Airborne Visible/Infrared Imaging Spectrometer-5, or AVIRIS-5, is a new high-precision spectrograph developed by NASA. It is planned to be used to search for valuable minerals on Earth. To do this, it will be installed on a balloon that will rise 18 km into the sky.

Sensor for finding minerals
Located in the nose of a high-altitude research aircraft, NASA’s new sensor took to the skies to help geoscientists map rocks containing lithium and other important minerals on the Earth’s surface approximately 18,300 meters below. In collaboration with the US Geological Survey (USGS), these flights are part of the largest aviation campaign of its kind in the country’s history.
But this is just one of many tasks on the horizon for AVIRIS-5, short for Airborne Visible/Infrared Imaging Spectrometer-5, which has much in common with sensors used to study other planets.
About the size of a microwave oven, AVIRIS-5 detects spectral “fingerprints” of minerals and other compounds in reflected sunlight. Like its “relatives” flying in space, the sensor exploits the fact that all types of molecules, from rare earth elements to flower pigments, have unique chemical structures that absorb and reflect different wavelengths of light.
The technology was first developed at NASA’s Jet Propulsion Laboratory in Southern California in the late 1970s. Over the decades, imaging spectrometers have visited every major rocky body in the Solar System, from Mercury to Pluto. They have studied the surface of Mars in detail, discovered lakes on Titan, and tracked mineral-rich dust in the Sahara and other deserts. One of them is heading to Europa, Jupiter’s ocean-covered moon, to search for the chemical components necessary to sustain life.

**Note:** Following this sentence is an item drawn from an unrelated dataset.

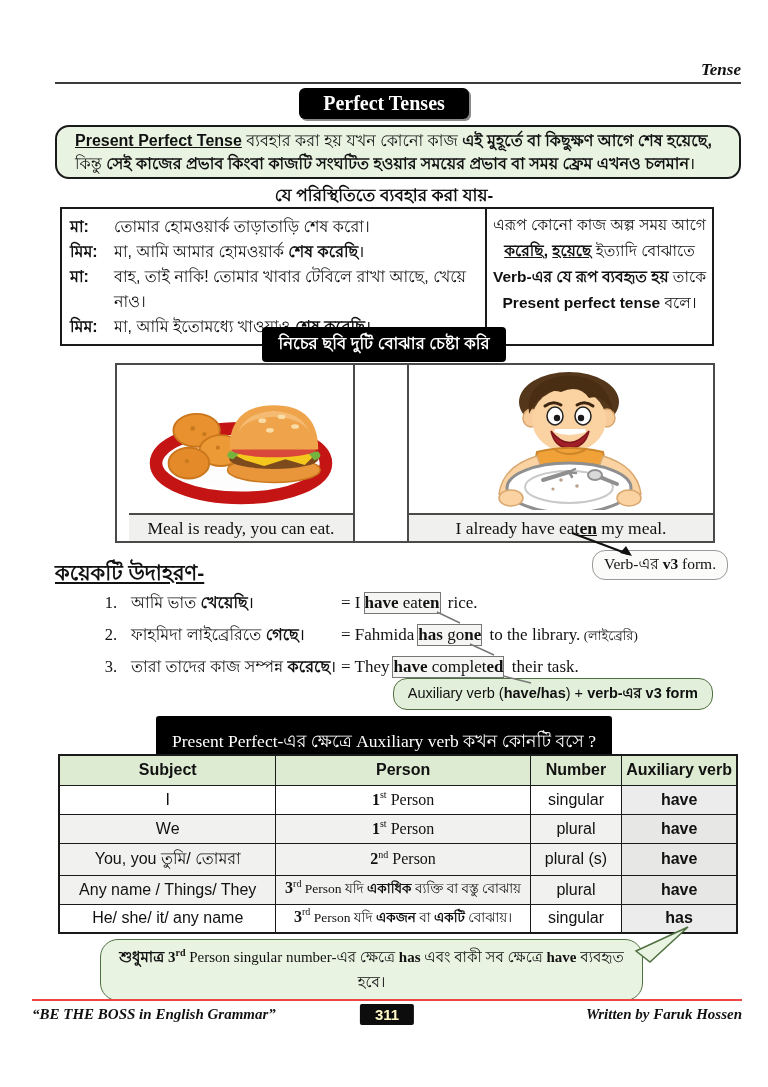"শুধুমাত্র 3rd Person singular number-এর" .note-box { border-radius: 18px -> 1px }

Improvements in spectrometer technology
Although imaging spectrometers vary depending on their mission, they share certain common equipment—including mirrors, detector arrays, and electron-beam gratings designed to capture light reflected from a surface and then separate it into its constituent colors, as a prism does.
Many of the best flying image spectrometers have been made possible by components invented at NASA JPL’s Microdevices Laboratory. There, instrument makers combine advances in physics, chemistry, and materials science with the classic properties of light discovered by physicist Isaac Newton in the 17th century. Newton’s experiments with a prism showed that visible light consists of a rainbow of colors.
Today, NASA JPL engineers are working with advanced materials such as black silicon—one of the darkest substances ever made—to improve efficiency. Under a powerful microscope, black silicon looks like a forest of prickly needles. Etched by lasers or chemicals, these nanoscale structures block the passage of extraneous light, trapping it in their spikes.
Hunting for minerals from the height of an airplane
The optical methods used in the Microdevices Laboratory have been continuously refined since the first AVIRIS instrument was launched in 1986. Four generations of these sensors have already been used to analyze volcanic eruptions, diseased crops, debris in downtown New York City, and forest fires in Alabama, among many other applications. The latest model, AVIRIS-5, has twice the spatial resolution of the previous model and can explore areas ranging from less than one foot (30 centimeters) to approximately 30 feet (10 meters).
This year, aircraft flew more than 200 hours at high altitudes over Nevada, California, and other western states as part of a project called GEMx (Geological Earth Mapping Experiment). The flights are conducted using a NASA ER-2 aircraft operated from the Armstrong Flight Research Center in Edwards, California. This work is the aerial component of a larger USGS initiative called the Earth Mapping Resources Initiative (Earth MRI), which aims to modernize the mapping of the nation’s surface and subsurface resources.
Since 2023, a team from NASA and the USGS has been collecting data from more than 950,000 square kilometers of the American West, where dry, treeless areas are well suited for mineral spectroscopy.
One exciting early discovery is a lithium-bearing clay called hectorite, found among the tailings of an abandoned mine in California, as well as in other locations. Lithium is one of approximately 50 minerals whose supply is vulnerable to disruption and which the USGS has identified as critical to national security and the economy.
Range of application of the AVIRIS-5 sensor
Helping communities derive new value from old and abandoned deposits is one of GEMx’s long-term goals, said Dana Chadwick, an Earth systems scientist at NASA JPL. This also applies to identifying sources of acidic mine water, which can form when rock waste is exposed to weathering and enters the environment.
“The breadth of different questions you can take on with this technology is really exciting, from land management to snowpack water resources to wildfire risk,” Chadwick said. “Critical minerals are just the beginning for AVIRIS-5.”